The #BlackLivesMatter hashtag is almost three years old, yet it is still going strong on Twitter. While it may be because more than half of the platforms users are people of color, it is also because there is no other platform or news outlet giving an hourly (and sometimes quicker) play by play of what is going on. While activists such as Deray and Zellie could spend their days solely being interviewed by the press, it doesn’t do much for them when their words get construed to mean something else. Twitter has allowed Blacks and allies alike to voice their frustrations, opinions and updates on the movement faster than any news outlet ever could.
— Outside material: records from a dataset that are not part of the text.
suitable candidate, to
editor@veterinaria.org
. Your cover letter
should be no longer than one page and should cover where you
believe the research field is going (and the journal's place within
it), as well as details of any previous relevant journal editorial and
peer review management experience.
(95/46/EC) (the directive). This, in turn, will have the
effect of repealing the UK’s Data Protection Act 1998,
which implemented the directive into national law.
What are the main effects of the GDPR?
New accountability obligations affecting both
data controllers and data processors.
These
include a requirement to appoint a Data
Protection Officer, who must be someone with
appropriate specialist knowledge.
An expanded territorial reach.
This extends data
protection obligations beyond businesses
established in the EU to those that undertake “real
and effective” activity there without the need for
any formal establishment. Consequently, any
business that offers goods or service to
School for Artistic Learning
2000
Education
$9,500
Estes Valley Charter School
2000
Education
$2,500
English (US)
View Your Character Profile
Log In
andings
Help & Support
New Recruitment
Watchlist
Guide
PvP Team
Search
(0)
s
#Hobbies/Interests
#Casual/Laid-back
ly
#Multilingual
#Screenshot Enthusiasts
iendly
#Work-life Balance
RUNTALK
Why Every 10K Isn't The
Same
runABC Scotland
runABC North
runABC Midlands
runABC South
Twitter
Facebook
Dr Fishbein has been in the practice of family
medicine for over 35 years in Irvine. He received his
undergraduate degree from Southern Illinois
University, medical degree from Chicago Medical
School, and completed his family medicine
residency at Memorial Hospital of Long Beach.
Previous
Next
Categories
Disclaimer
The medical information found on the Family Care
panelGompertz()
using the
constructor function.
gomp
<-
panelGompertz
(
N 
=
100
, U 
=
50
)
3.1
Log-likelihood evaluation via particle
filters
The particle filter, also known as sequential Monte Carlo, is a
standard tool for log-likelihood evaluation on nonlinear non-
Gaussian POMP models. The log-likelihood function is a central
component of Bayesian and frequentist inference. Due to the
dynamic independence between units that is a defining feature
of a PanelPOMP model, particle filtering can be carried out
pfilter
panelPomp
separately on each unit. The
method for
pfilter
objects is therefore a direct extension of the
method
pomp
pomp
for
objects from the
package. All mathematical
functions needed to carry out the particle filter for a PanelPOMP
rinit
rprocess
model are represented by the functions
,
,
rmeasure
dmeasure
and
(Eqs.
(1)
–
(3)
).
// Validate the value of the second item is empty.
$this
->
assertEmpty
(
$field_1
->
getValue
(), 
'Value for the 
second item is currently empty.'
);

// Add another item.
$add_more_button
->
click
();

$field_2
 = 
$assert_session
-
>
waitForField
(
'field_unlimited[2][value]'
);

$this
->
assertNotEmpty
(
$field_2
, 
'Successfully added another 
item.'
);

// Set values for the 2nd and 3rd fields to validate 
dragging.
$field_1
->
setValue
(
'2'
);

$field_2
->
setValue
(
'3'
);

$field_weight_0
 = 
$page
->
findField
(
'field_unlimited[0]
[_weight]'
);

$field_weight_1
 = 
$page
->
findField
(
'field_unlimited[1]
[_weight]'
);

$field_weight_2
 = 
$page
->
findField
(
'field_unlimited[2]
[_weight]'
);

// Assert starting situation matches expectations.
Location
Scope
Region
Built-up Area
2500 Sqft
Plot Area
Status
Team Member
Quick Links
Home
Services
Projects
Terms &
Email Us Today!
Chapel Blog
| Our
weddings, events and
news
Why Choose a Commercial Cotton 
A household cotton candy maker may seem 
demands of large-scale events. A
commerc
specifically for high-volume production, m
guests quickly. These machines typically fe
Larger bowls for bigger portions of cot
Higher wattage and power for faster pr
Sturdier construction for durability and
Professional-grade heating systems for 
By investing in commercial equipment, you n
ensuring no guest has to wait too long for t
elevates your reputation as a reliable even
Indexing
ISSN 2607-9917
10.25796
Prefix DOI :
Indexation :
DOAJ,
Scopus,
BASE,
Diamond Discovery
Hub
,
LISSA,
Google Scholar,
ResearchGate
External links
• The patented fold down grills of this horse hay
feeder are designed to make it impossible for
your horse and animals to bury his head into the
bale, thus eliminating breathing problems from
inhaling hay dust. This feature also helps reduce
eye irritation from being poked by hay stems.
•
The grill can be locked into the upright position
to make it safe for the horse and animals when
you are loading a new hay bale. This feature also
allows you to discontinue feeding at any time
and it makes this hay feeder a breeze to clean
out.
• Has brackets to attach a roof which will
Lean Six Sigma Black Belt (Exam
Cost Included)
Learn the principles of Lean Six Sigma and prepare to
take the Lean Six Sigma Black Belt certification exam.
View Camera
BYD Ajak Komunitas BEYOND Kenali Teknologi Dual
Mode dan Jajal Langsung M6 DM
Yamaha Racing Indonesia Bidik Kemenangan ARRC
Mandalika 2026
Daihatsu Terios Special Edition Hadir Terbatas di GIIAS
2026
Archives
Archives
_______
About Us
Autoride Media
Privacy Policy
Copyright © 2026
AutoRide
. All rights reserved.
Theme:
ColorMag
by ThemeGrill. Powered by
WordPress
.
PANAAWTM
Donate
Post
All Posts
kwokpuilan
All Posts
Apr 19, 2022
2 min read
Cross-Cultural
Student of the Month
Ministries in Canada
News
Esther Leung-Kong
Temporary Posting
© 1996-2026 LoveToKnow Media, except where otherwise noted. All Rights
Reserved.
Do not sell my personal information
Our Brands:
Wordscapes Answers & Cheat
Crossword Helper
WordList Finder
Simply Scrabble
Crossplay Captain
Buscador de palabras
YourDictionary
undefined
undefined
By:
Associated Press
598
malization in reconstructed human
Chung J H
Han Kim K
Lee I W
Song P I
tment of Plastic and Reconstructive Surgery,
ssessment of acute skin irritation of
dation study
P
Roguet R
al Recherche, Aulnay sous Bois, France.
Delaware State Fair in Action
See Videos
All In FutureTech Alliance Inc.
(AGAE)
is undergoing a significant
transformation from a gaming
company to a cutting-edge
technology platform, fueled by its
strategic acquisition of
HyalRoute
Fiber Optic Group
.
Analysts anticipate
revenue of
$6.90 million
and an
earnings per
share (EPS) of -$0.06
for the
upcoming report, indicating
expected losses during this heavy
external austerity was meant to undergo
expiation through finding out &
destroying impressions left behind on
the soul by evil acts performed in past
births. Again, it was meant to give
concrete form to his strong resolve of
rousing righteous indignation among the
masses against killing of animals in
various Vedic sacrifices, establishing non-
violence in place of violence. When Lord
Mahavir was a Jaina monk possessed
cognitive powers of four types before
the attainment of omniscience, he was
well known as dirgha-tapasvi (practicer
There seems to be this expectation for Twitter to follow Facebook’s lead, but if users wanted Twitter to become more like Facebook, they’d just get on Facebook. Getting the news, sharing updates or trying to persuade someone to purchase a product in 140 characters or less is no easy job. To me, it’s not so much about what Twitter will do to keep from dying, it’s what brands, advertisers and publications will do to stay relevant on a site that is so simple people are finding ways to complicate it. While it is true that Twitter executives have a lot to think about in the coming years, the websites departure is highly unlikely. Instead of speculating, users should be supportive while the site grows out its bangs, gets highlights and transforms.